A long time-gap separates these ancient rocks from the next series, which formed about 280 million years ago, when Northern Ireland lay at about the same latitude as today's Sahara Desert. Examples of red sandstones and mudstones from this time occur in the Lagan Valley and around Dundonald and Comber.

 

Finally, about 63 million years ago, the Mournes and Slieve Gullion formed at a time when Northern Ireland was covered by active volcanoes. These mountains are the remnants of major volcanic centres which erupted when the land rifted apart during the opening up of the north Atlantic Ocean.


County Antrim

The oldest rocks in County Antrim are 700-550 million years old and are found around Ballycastle and Cushendun. These rocks have been baked and squeezed to form metamorphic schists and gneisses.

A long time-gap occurs between such ancient rocks and the next series found at Cushendall and Cushendun. These rocks (red sandstones and mudstones) are about 380 million years old and formed in an ancient desert, when Northern Ireland lay much further south than at present. In the same area we also find coal (which was mined until 1967). The coal formed in subtropical swamps (similar to the mangrove swamps of the Florida Everglades) about 340 million years ago.

Over time, Northern Ireland slowly drifted northwards and by about 200 million years ago, when dinosaurs ruled the Earth, Co.Antrim and Co.Down lay submerged beneath a warm, shallow, subtropical sea (similar to the Bahamas). These conditions allowed fine mudstones and limestones to form, examples of which can be seen at Portrush (where they contain many fossil ammonites).

By approximately 120 million years later, a deeper sea covered the area and thick, white chalk (made up of billions of microfossils, too small to see with the naked eye) was deposited.
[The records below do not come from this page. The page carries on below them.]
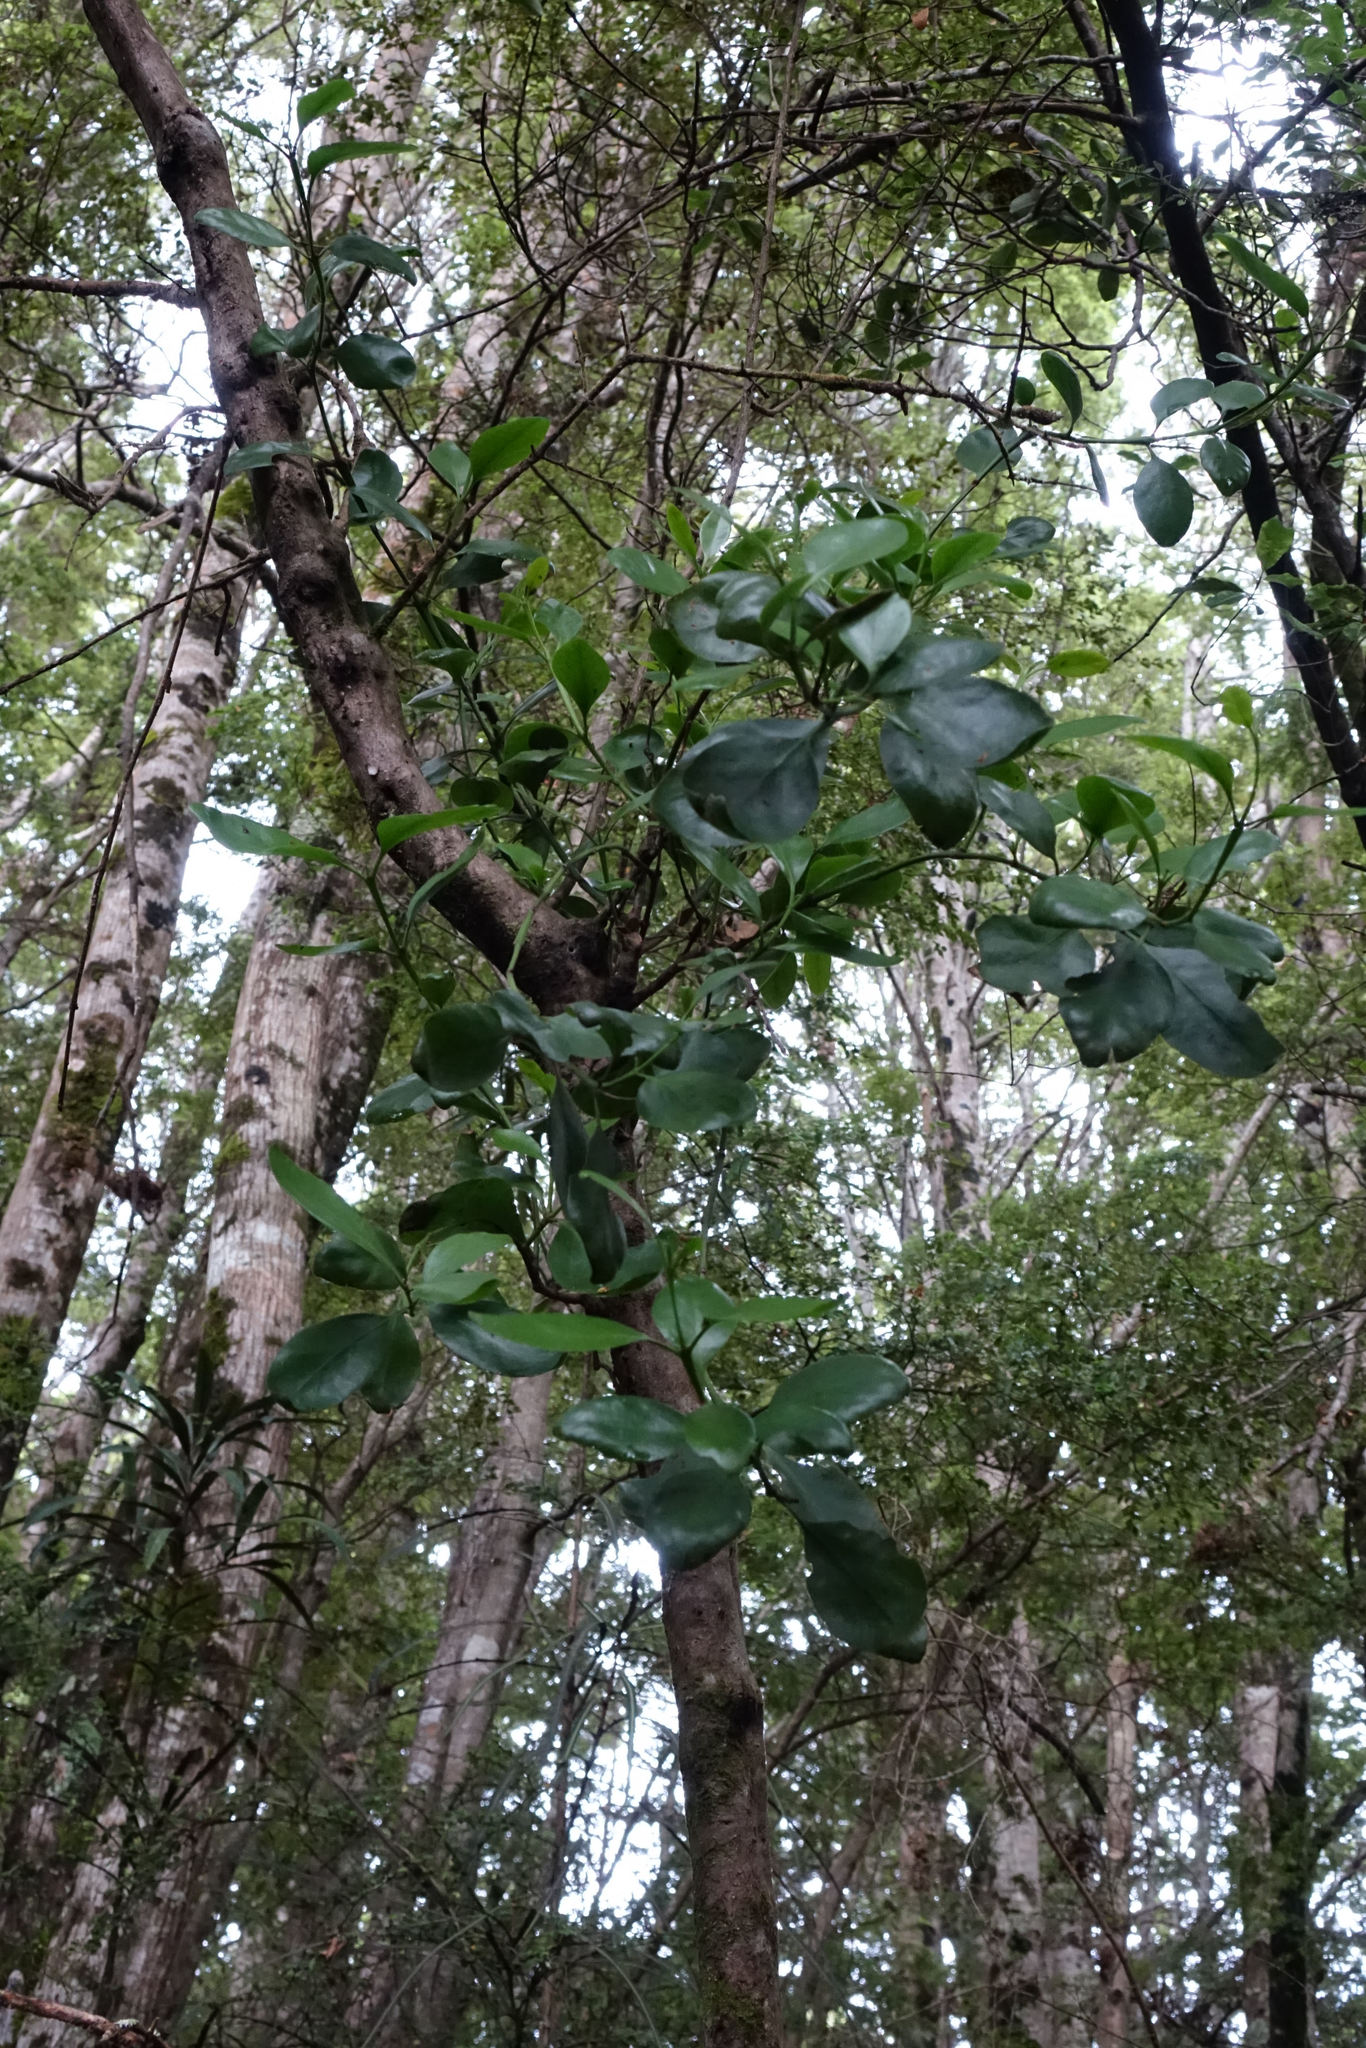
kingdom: Plantae
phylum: Tracheophyta
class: Magnoliopsida
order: Santalales
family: Loranthaceae
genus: Ileostylus
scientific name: Ileostylus micranthus
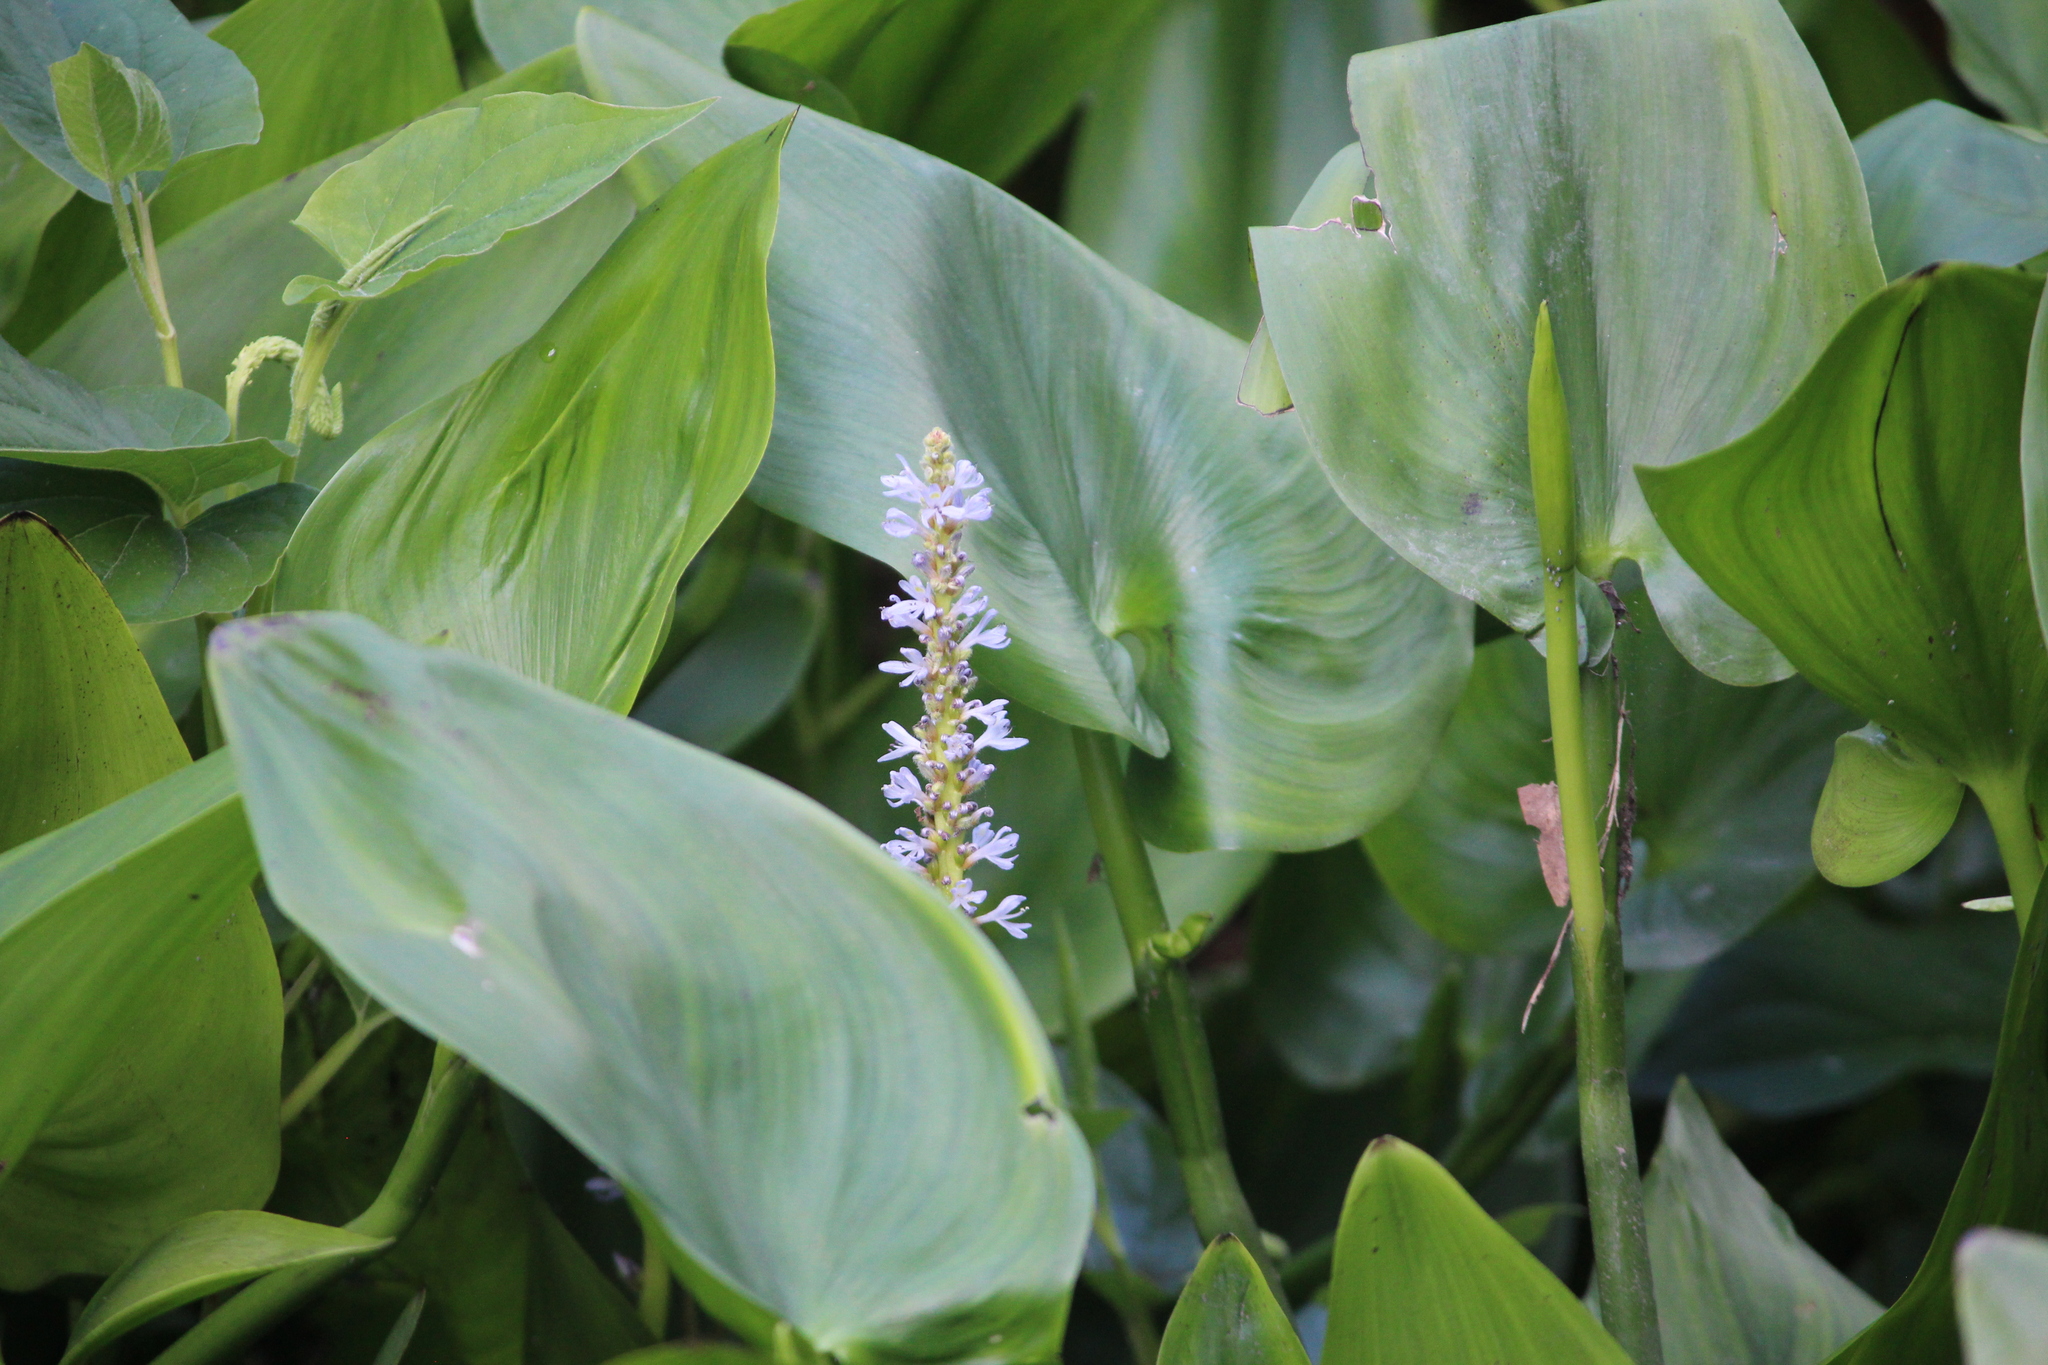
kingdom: Plantae
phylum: Tracheophyta
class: Liliopsida
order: Commelinales
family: Pontederiaceae
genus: Pontederia
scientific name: Pontederia cordata
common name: Pickerelweed
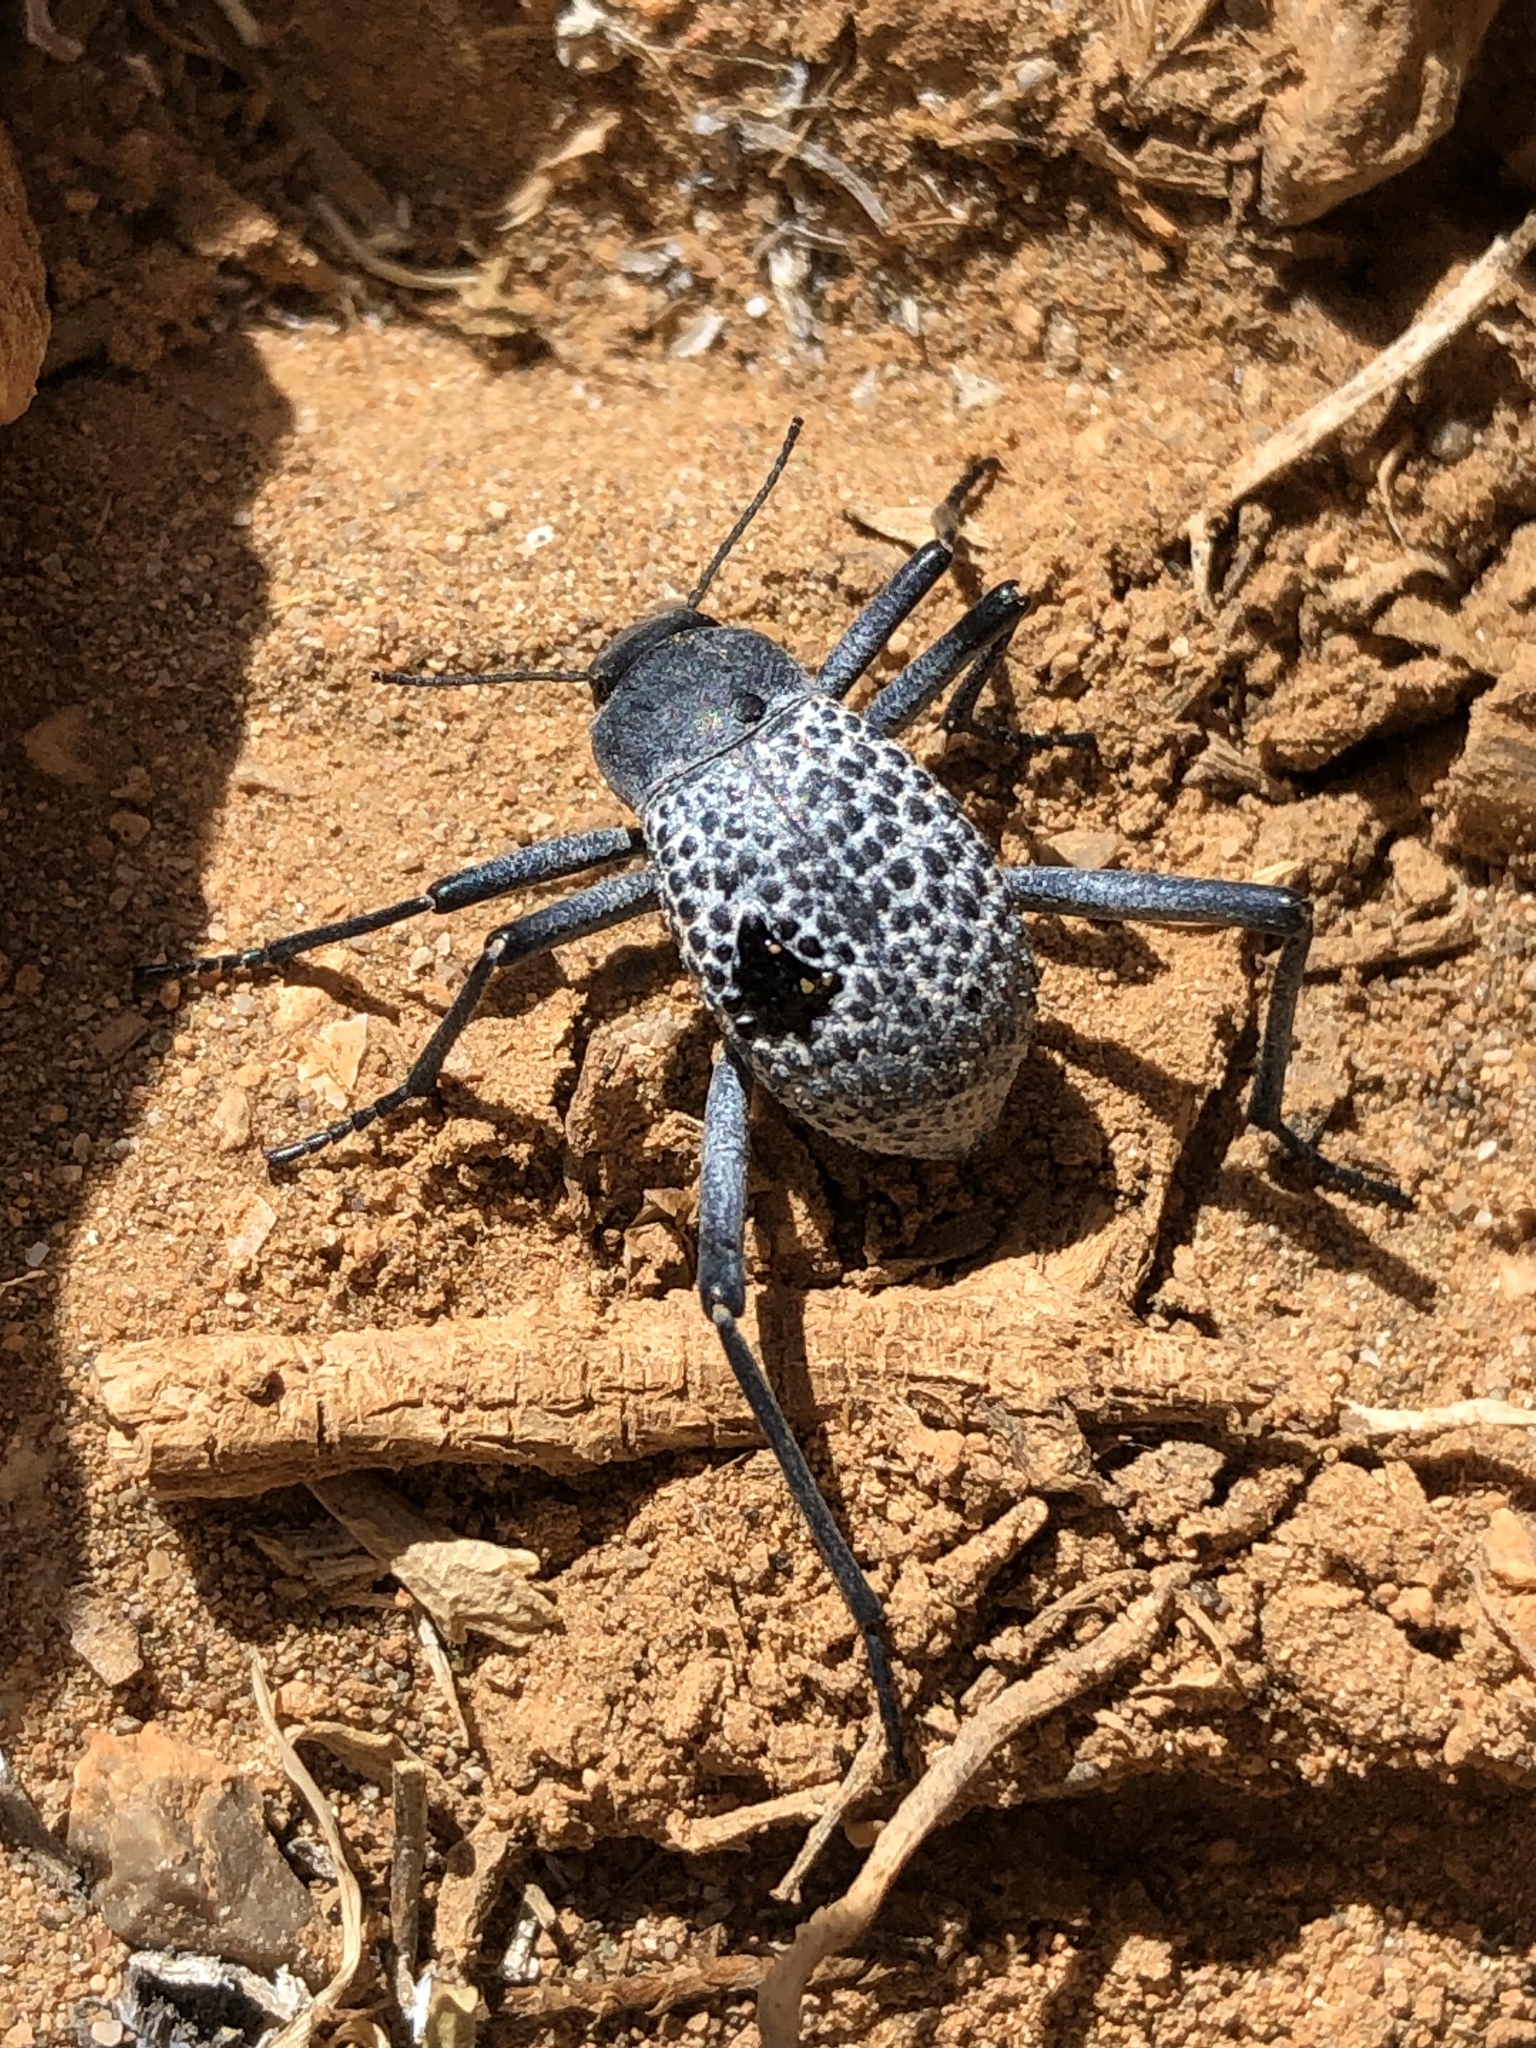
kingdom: Animalia
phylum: Arthropoda
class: Insecta
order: Coleoptera
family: Tenebrionidae
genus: Adesmia
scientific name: Adesmia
Finally, about 63 million years ago, Co.Antrim became a very violent, volcanically active area (similar to Iceland today). Flows of hot basaltic lava were periodically erupted across the land as the Atlantic Ocean rifted open. This vast amount of volcanic activity not only produced the Antrim flood basalts, but also released huge amounts of noxious gases into the atmosphere. Similar volcanic activity occurred all over the Earth, and it is thought that the extinction of the dinosaurs at this time probably resulted from a combination of volcanic ash and gases blocking out the sun and a catastrophic collision of the Earth with a gigantic meteorite.